▸ **About this task**
Continue the passage on the dispute between Reed and Dungey, picking up after its final sentence.
━━━ Text for analysis ━━━
But the big question is, why did Reed make it so tough for Dungey to get around him, being a lap down? Some ill feelings were apparently building since last week, when Reed went down hard with Justin Bogle in a first-turn pileup. Dungey was involved in the start of that crash, although he managed to avoid going down himself. Sources say Reed wasn’t happy about Dungey, and feels he may have started last week's pileup, which left Reed with road rash all over his rear end. This weekend, Reed passed Dungey in the second turn of the heat race and then rode a wide bike to try to hold him off. Dungey didn’t like those moves from Reed and mentioned it in his post-heat-race TV interview. Reed likely didn’t take a liking to those comments, and extracted a small measure of revenge in the main event.
“I don’t know where it’s coming from,” said Dungey in the post-race press conference. “I guess I don’t know what I did wrong. I have a lot of respect for Chad, he’s been in the sport a long time. I’m not going to come in here and push the guy around or anything, I’m gonna race him clean. I guess I don’t know where this attitude and everything is coming from. Like, the heat race, we were going through the whoops side by side, he sees me, and tries to come over and take my front wheel out. I mean, we’re going through the whoops. What can I do? Then I try to make the pass on him and he tries to blow you off the track. It’s kind of a bummer. That guy’s been around a long time and that much experience, you’d think he would understand what it’s like to be in the position that I am. But he has no respect for us and what we’re doing, what we’re trying to do. I have a lot of respect for the guy, still do, but tonight was a low blow.”
━━━ Dataset extract ━━━
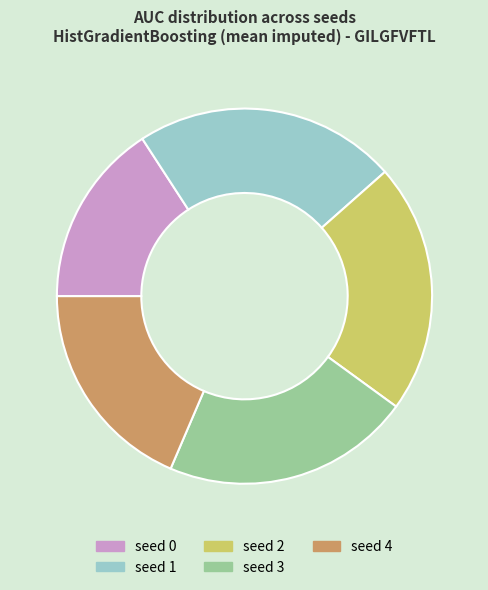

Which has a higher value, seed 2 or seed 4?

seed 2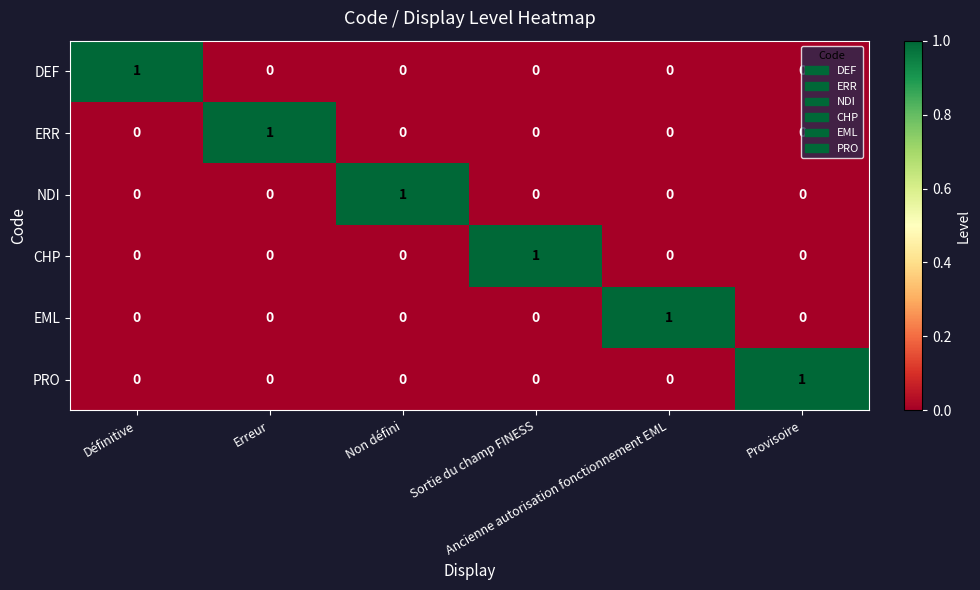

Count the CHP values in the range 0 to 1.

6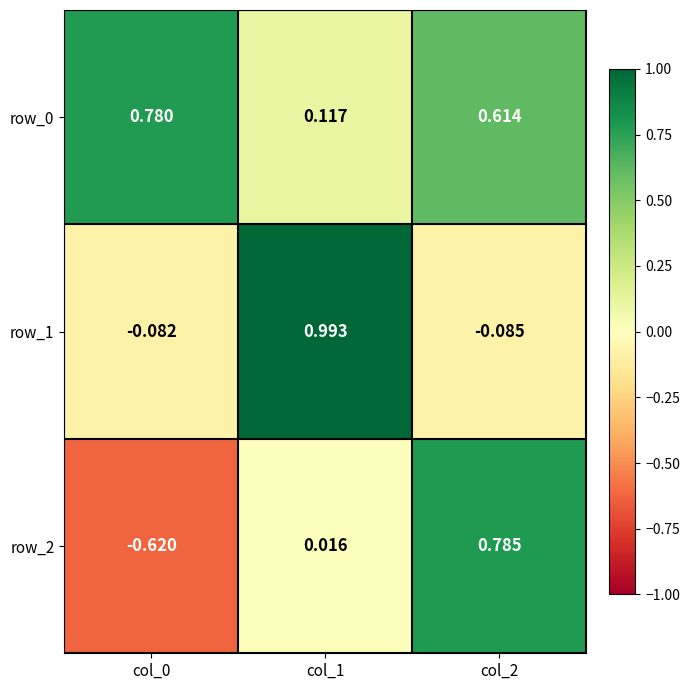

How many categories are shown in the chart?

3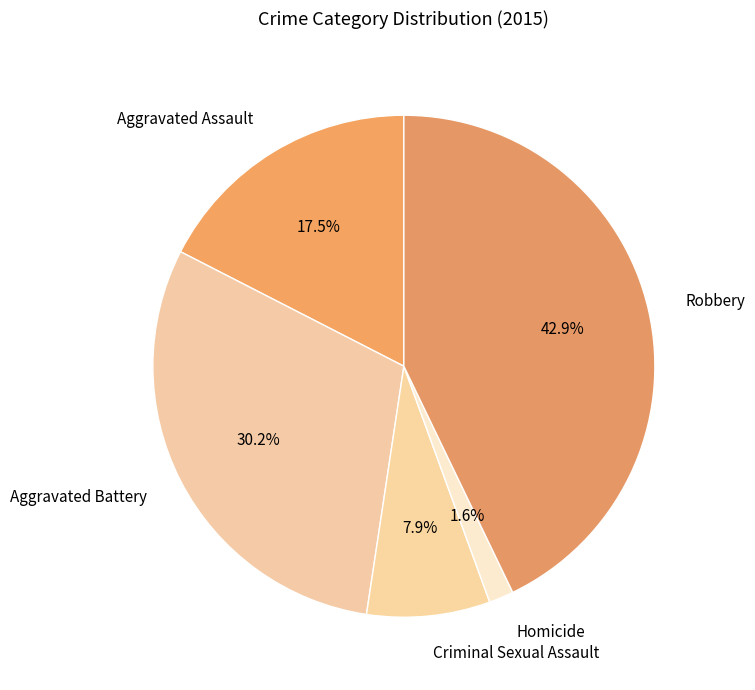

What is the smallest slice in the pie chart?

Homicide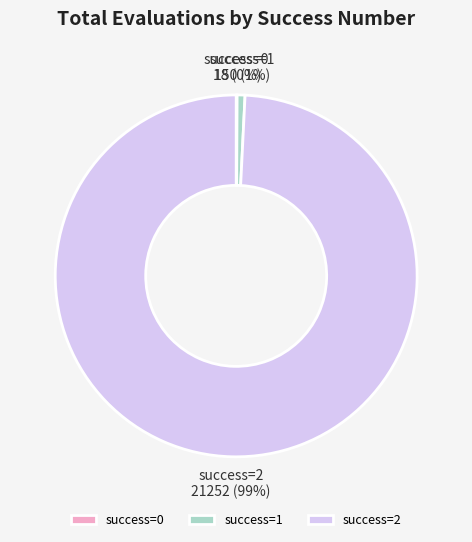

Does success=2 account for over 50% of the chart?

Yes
━━━
▸ **Written response**
So the fans didn’t quite get the Dungey/Tomac battle that looked to be materializing. Tomac admitted the track was tough and he could feel Dungey was close. “I was [changing a lot of lines in the whoops]. I was searching. Early on it was a good line and then after a few laps it started dancing around, so then I thought maybe I would go to jumping, but then I felt Ryan there so I thought 'I need to go back to the fast skim line.' There were a lot parts on the track like that tonight, like the dragon’s backs or the 2-3-3 where if you messed something up you messed up the whole section. So it was a really tough race track.”
Dungey was at least happy with his riding this time. “I felt like he [Tomac] was running a good pace, but I wanted to just maintain my pace, and I thought I would get better, and I did,” said the Red Bull KTM rider. “I started finding some lines and making up some time. I don’t want to say 'woulda coulda shoulda had a win' but at least I would have been closer. I was happy with the performance tonight. I’m not even bummed. Of course you want to win, but, I feel like I rode good, our starts were good in the heat race and the main event. It was a long race, a long main event, so it wears on you but I thought it was good.”
Red Bull KTM’s Marvin Musquin snuck past several riders early to slip into third and even put the press on Dungey early, but then ended up finishing a distance back in third. “First of all, I didn’t have a good start, but my first lap was really good, I was super aggressive, I got inside everywhere and I made a lot of passes, and I got to third on the first lap,” said Musquin. “Man, I was feeling really well, I was pushing right behind Eli and Ryan, but it was tough to make a pass. I don’t know, I lost some energy, I got tight, the track was tough. Then it’s tough, when you’re behind and not close anymore, you play it safe. I had a crash in early qualifying and I landed on the concrete, really hurt my whole left side. I was kind of banged up all day. I’m happy with third.”
Rockstar Energy Husqvarna’s Jason Anderson had his first good start in ages—well, except for last week when he fell early while running fourth—and rode solid, not as quick as the lead trio but ahead of everyone else. Good enough for a much-needed fourth. Behind him, Malcolm Stewart also logged a much-needed good ride, starting around seventh then making moves to get into fifth. Mookie’s main events haven’t gone well this year but it looked like a top five was coming, until Josh Grant slipped past late for fifth, and then Mookie crashed back to ninth. Still, Stewart was really happy with the night as said he changed his mentality this week and went back to understanding why he comes to the races. He didn’t worry about getting tired or endurance anymore, he just tried to stay loose and relaxed, and it paid off.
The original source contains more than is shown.